PROMPT
Word for word, the data below must be repeated in full; no picture is to be included.

AVAILABLE DATA
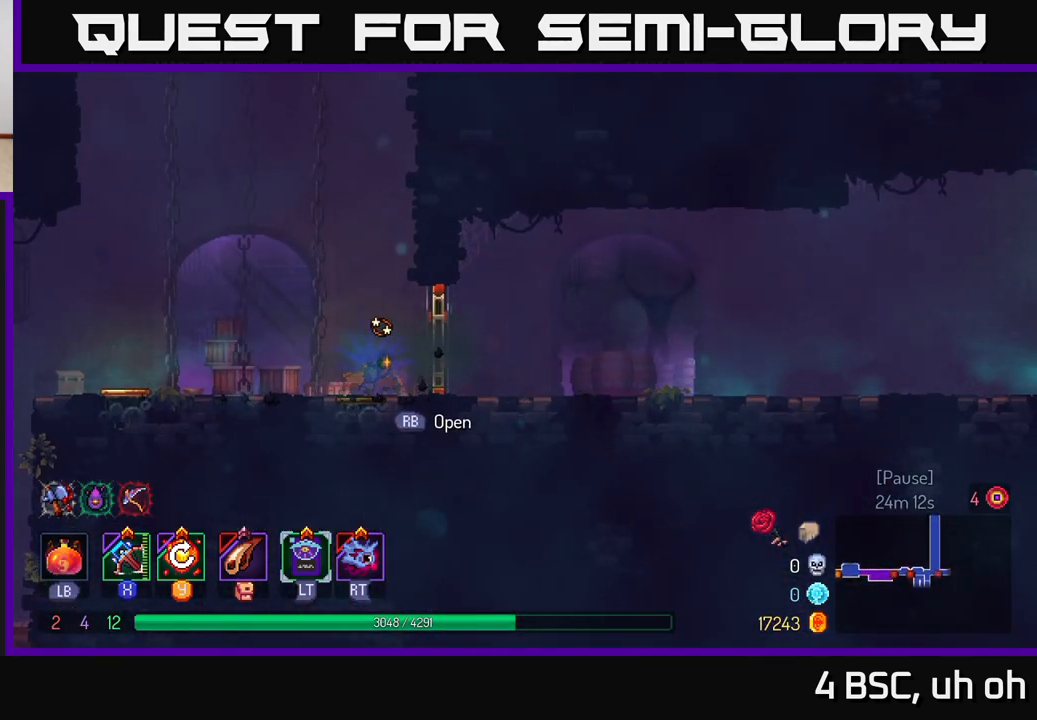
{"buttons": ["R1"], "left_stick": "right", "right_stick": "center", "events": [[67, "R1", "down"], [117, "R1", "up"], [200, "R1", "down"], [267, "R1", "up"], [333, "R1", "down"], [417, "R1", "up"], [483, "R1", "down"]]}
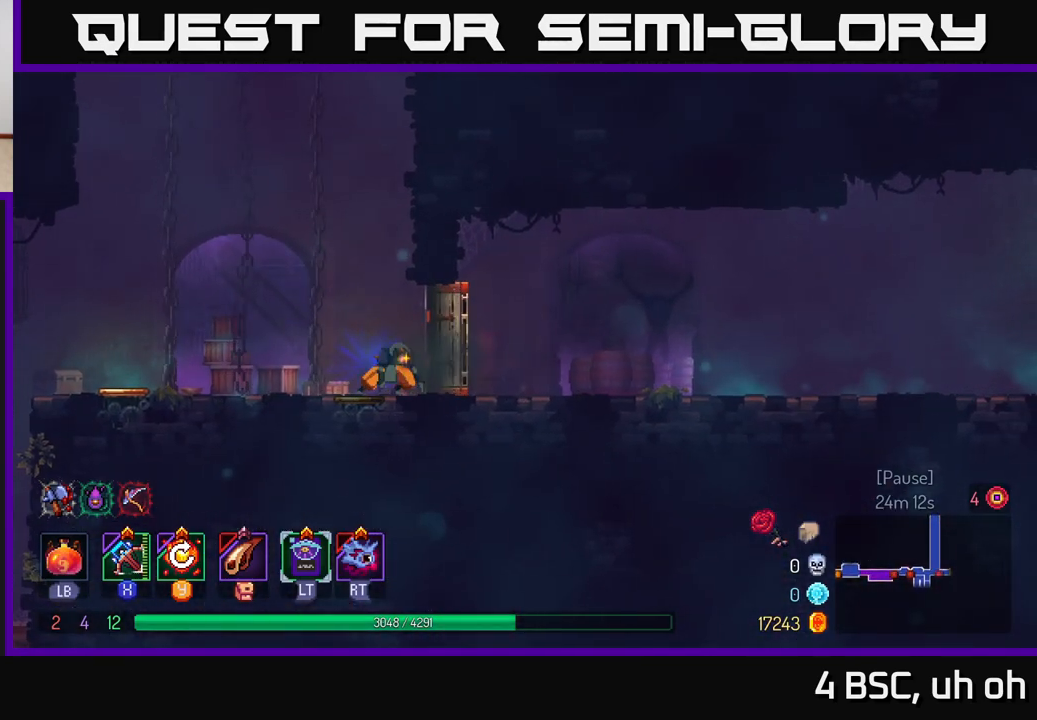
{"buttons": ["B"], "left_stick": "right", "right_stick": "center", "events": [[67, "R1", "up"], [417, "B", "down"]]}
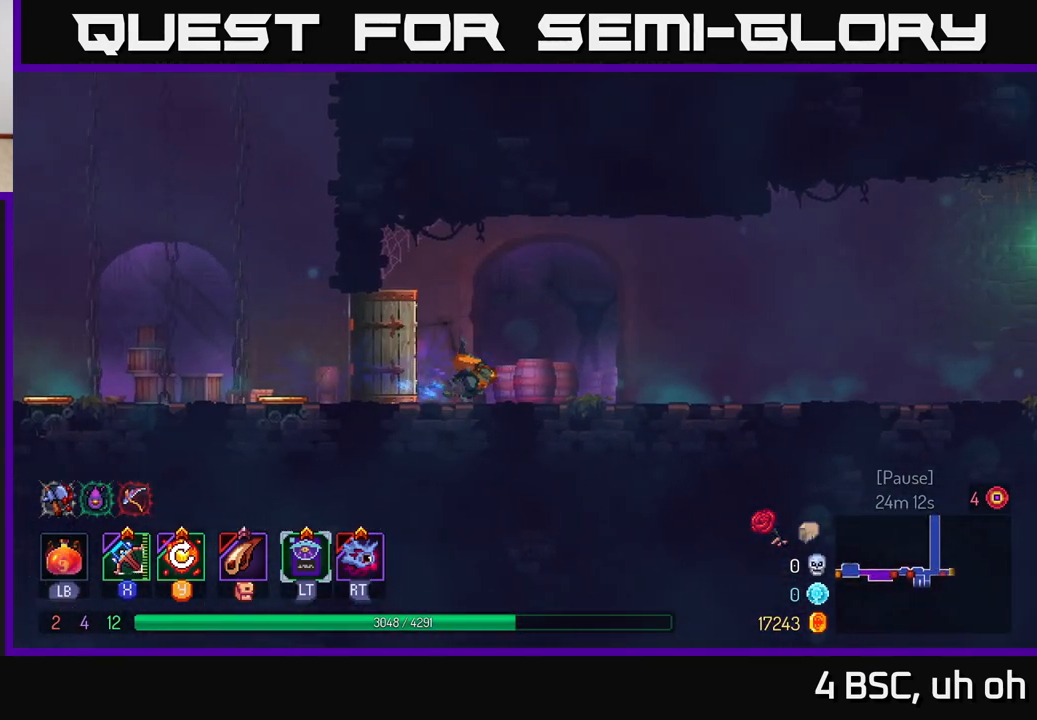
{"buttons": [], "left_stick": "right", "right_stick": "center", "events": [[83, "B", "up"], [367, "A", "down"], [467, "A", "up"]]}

RESULT OF THIS EXERCISE
{"buttons": ["R1"], "left_stick": "right", "right_stick": "center", "events": [[67, "R1", "down"], [117, "R1", "up"], [200, "R1", "down"], [267, "R1", "up"], [333, "R1", "down"], [417, "R1", "up"], [483, "R1", "down"]]}
{"buttons": ["B"], "left_stick": "right", "right_stick": "center", "events": [[67, "R1", "up"], [417, "B", "down"]]}
{"buttons": [], "left_stick": "right", "right_stick": "center", "events": [[83, "B", "up"], [367, "A", "down"], [467, "A", "up"]]}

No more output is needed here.